Founder and CEO
Alex is a commercial pilot who holds a degree in psychology from the Hebrew University of Jerusalem. For more than 10 years, he has been helping anxious passengers overcome their fear of flying. An entrepreneur at heart, he is constantly thinking of new products to enhance the passenger experience. His app, SkyGuru, has over 120K downloads. The product is available in English, French, Russian and Hebrew, with Spanish coming soon.
How did the idea for SkyGuru come about?
I saw the need among people who fear flying to be more aware of what’s happening during a flight and I wanted to put that into a tool that would accompany them at all times. But SkyGuru is also for people who’ve become bored of flying or know little about how airlines work – it puts the “wow” back into traveling.
How effective is situational understanding at decreasing levels of anxiety?
People with anxiety search for a logical explanation to their panic and often sensationalize what they have seen in the movies. SkyGuru helps them stay present by giving real-time explanations and educating them about aviation at the same time.
What relief can users expect from the app?
Users first choose how they feel about flying: Are they curious, bored or anxious? SkyGuru personalizes the experience for each type of user by telling them what to expect and when during the flight, what they are flying over, explaining weather patterns and more.
What predictions can SkyGuru make and to what level of accuracy?
It starts with historical data. We take the seven previous flights of a route and analyze which path is the most probable. The algorithm considers air traffic control, weather, active NOTAMs [Notice to Airmen], among other things. We then plot that information against wind data to choose the altitude. Next, we calculate the speed and, therefore, the time needed to reach each point on the route. The accuracy is greater than 90 percent. We’re often able to predict the flight time even more precisely than the captain, and 24 hours prior to departure.
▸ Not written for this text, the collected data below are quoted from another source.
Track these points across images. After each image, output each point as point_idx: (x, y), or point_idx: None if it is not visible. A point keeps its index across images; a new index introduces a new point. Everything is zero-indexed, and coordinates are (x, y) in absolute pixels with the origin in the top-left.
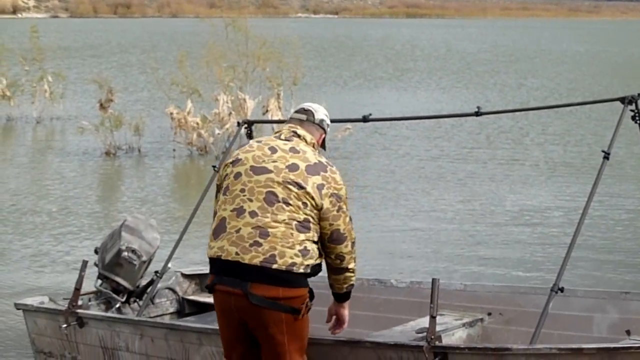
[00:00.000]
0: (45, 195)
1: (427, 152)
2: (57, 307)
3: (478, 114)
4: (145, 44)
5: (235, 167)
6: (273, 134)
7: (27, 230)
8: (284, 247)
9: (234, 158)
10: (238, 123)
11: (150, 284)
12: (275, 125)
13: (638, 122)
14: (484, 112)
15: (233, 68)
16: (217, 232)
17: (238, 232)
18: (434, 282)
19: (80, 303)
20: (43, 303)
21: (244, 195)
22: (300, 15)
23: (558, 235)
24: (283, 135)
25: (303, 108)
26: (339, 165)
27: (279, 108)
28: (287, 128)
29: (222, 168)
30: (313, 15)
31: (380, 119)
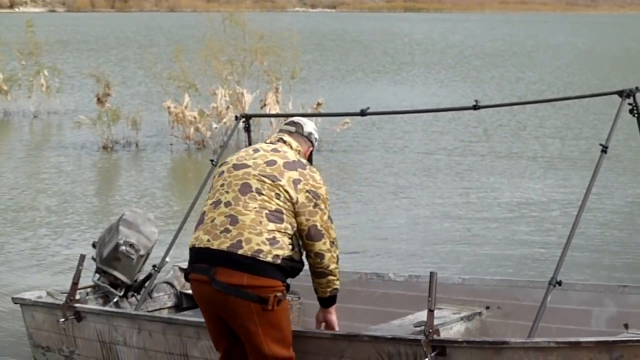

What were the roadblocks to developing SkyGuru?
The challenge was to teach a mobile device to recognize flight phases without being connected to any external source of data. We’re currently using a number of mobile device sensors.
How can potential partners benefit from SkyGuru technology?
Airlines can offer passengers additional information about their flight for a small fee. Imagine a sales pitch for a seat that goes like this: “Three hours after departure, passengers on the left side of the aircraft will be able to see the Swiss Alps. As we expect clear skies, consider reserving a window seat on the left to enjoy the view.”
We also think that adding aeronautical information to 3-D flight maps is a fresh idea. Knowing where and when to expect strong turbulence and indicating this on a flight path can help nervous passengers plan bathroom trips, for example.
Can you provide an anecdote about a user who has benefited from SkyGuru?
One user from Denmark wrote, “I was in a plane crash and now have severe flashbacks when flying. And so, I will use your app when I fly for the first time in five years in early February.” This is the kind of story that inspires us to continue working on SkyGuru.
Did you choose the airline industry or did it choose you?
I did. When I was 12 years old, I used to skip school to go to the airport and watch airplanes take off and land. I’ve been in love with aviation ever since.